Clark spoke on the Bethany College campus Monday about Iraq, the war on terror and the history and rise of Osama bin Laden on the fifth anniversary of the Sept. 11, 2001, attacks.
The strategic relationships, he said, would allow governments to work together to solve problems such as global health issues or even global warming. While he believes a military presence will remain a necessity for the foreseeable future in the Middle East, Clark said the United States can learn to work with governments there without changing them or forcing a U.S.-style democracy upon them. He noted Iraq likely will not support a western-style democracy, as there are too many different tribes of people with their own ideas about the country’s future.
“We need to make more friends than enemies in the world,” Clark said.
When it comes to conflicts, military action should always be a last resort, he said.

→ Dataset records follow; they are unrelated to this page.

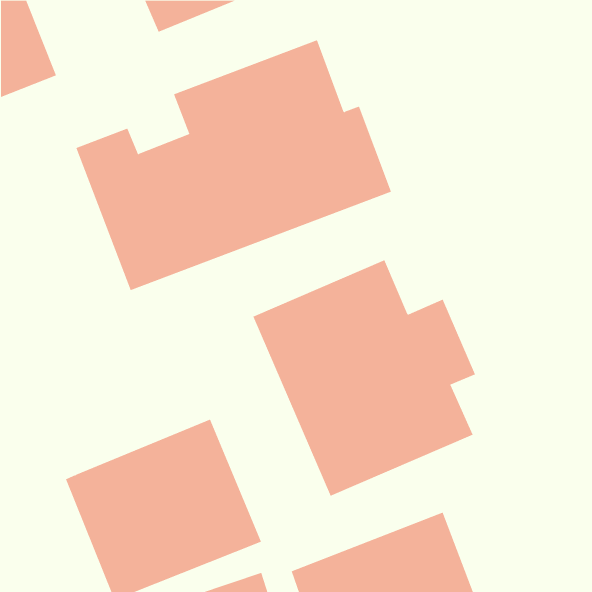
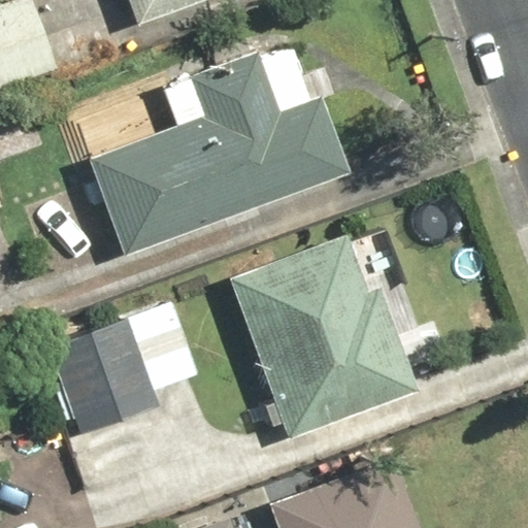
building: none -> [40,300,195,423]

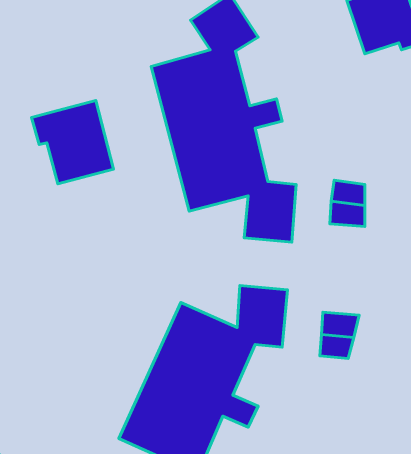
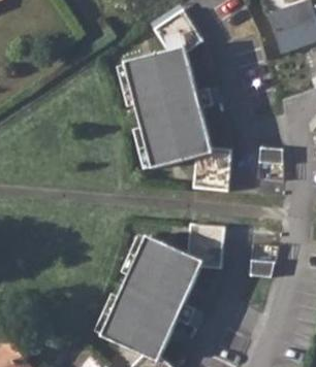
building: [31,101,114,184] -> none

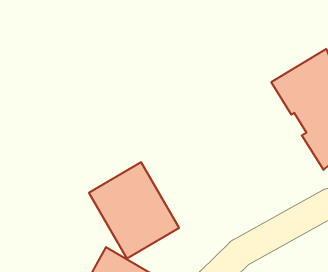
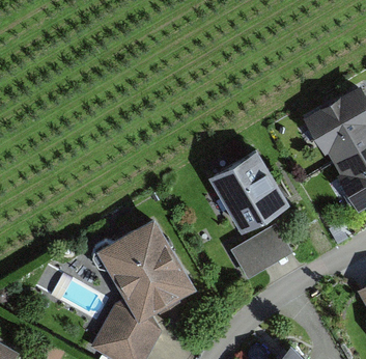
building: none -> [207,151,289,237]
building: none -> [227,227,291,284]

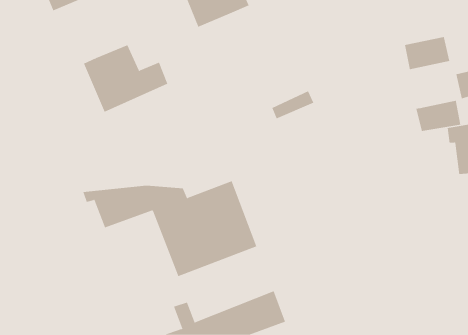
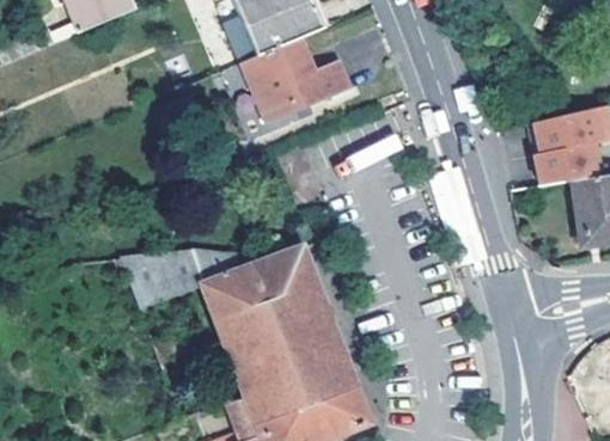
building: [404,36,450,70] -> [531,112,588,154]
building: [83,44,168,112] -> [243,37,349,122]
building: none -> [233,327,354,422]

He noted, however, the United States should do everything it can to stop people from teaching others to hate the U.S.
The future leaders of the world, he noted, were sitting in front of him inside Bethany’s Old Main building.
“Your generation needs to step forward ... and provide the ideas and leadership,” Clark said. “Take action and make your dreams a reality.”
Meanwhile, Clark gave a short history of the U.S. government’s relationship with Osama bin Laden during the 1980s and how he eventually became the country’s biggest threat by the late 1990s. While many people could be blamed for not preventing the attacks, he said everyone should take responsibility, including U.S. citizens for not paying enough attention to foreign affairs and the government for not taking action soon enough.
He also noted while the war in Iraq and the war on terror have become known as the same war, people should remember each started separately and for different reasons. The war in Afghanistan was a hunt for Osama bin Laden as vindication for Sept. 11, while the war in Iraq was meant to quash Saddam Hussein as a impending threat, as he was believed to have weapons of mass destruction.
The overall goal of keeping America safe, however, will not be won by bombing every country that may harbor terrorists, he noted. The U.S. must work from the inside out by developing relationships with those countries’ governments and people.